Profits fell 2.3% in the first nine months of 2022 from a year earlier, after a 2.1% drop in the January-August period, according to data from the National Bureau of Statistics (NBS) released on Thursday.
The bureau did not report standalone figures for September and August, but said in a separate statement that the decline in profits at industrial firms in September narrowed by 6.0 percentage points compared with the previous month.
After nearly contracting in spring, China’s third-quarter economic growth was faster than expected, helped by a raft of government measures.

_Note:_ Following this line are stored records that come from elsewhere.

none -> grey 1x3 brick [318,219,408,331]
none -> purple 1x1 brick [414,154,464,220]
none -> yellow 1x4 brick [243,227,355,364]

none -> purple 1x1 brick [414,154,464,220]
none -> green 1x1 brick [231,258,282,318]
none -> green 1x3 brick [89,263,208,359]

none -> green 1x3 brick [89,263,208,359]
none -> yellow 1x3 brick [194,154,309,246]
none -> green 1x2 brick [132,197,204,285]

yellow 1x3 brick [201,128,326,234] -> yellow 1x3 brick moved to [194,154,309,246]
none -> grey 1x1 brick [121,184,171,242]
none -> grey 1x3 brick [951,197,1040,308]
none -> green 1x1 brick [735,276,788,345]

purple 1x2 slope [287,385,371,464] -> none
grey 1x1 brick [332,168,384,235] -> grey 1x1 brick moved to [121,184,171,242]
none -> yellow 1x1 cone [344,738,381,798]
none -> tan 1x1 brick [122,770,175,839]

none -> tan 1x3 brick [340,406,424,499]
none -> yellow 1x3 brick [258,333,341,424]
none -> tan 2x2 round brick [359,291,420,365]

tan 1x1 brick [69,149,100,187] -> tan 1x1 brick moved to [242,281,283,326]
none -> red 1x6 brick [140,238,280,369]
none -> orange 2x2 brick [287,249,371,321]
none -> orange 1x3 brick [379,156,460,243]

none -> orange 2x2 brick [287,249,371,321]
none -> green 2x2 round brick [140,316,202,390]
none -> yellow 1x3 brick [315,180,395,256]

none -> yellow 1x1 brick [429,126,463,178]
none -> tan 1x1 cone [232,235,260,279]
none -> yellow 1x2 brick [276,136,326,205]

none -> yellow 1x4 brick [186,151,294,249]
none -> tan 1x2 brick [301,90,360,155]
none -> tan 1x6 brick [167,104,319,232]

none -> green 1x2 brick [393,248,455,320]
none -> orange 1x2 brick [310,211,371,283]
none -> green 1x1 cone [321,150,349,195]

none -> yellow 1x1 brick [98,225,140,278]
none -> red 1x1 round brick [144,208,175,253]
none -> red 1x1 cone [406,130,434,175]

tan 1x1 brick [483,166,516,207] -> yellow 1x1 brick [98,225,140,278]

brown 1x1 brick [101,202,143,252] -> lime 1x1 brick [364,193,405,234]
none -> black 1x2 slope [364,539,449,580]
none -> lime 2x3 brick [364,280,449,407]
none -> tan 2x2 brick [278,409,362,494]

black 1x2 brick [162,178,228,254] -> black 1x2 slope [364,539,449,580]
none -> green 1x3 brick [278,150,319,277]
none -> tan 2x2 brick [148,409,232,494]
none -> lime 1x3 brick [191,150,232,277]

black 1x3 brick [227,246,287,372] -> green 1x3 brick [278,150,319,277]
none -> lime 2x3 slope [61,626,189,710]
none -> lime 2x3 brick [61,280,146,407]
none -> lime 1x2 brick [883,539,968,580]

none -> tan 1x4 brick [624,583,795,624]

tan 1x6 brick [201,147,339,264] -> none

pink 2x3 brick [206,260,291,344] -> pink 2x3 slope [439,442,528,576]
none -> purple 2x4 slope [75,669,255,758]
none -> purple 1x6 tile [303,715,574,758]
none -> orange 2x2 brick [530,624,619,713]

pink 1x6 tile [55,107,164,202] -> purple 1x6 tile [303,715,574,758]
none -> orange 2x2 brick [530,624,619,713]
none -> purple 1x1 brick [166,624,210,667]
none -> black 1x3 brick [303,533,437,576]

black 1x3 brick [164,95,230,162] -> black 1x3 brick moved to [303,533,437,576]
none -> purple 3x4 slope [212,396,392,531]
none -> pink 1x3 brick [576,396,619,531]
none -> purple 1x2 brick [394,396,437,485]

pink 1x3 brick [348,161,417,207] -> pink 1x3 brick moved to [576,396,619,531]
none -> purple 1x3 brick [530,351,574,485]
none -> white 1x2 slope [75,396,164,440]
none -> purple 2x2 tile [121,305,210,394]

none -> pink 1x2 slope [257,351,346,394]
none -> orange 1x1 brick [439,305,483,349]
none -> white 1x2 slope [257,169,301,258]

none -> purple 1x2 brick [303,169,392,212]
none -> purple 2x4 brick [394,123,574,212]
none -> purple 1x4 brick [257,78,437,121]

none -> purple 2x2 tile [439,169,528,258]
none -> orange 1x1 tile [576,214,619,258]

September activity data showed strong industrial output, but prolonged property woes, slower exports and stubbornly weak retail sales are clouding the outlook for a more robust recovery in the longer term.
Last month, China’s industrial output jumped 6.3% from a year earlier, outstripping expectations for 4.5% growth and a 4.2% expansion in August.
Despite better-than-expected third quarter GDP growth, analysts at Goldman Sachs cut their fourth quarter growth forecast to 3.5% on a quarter-on-quarter annualised basis from 5.0% previously.
“High-frequency data including emerging industries PMI (EPMI), new home sales, auto sales, transportation and long holiday tourism revenue pointed to a likely weak start in Q4,” Goldman Sachs analysts said.
Industrial profits data covers large firms with annual revenues above 20 million yuan ($2.79 million) from their main operations.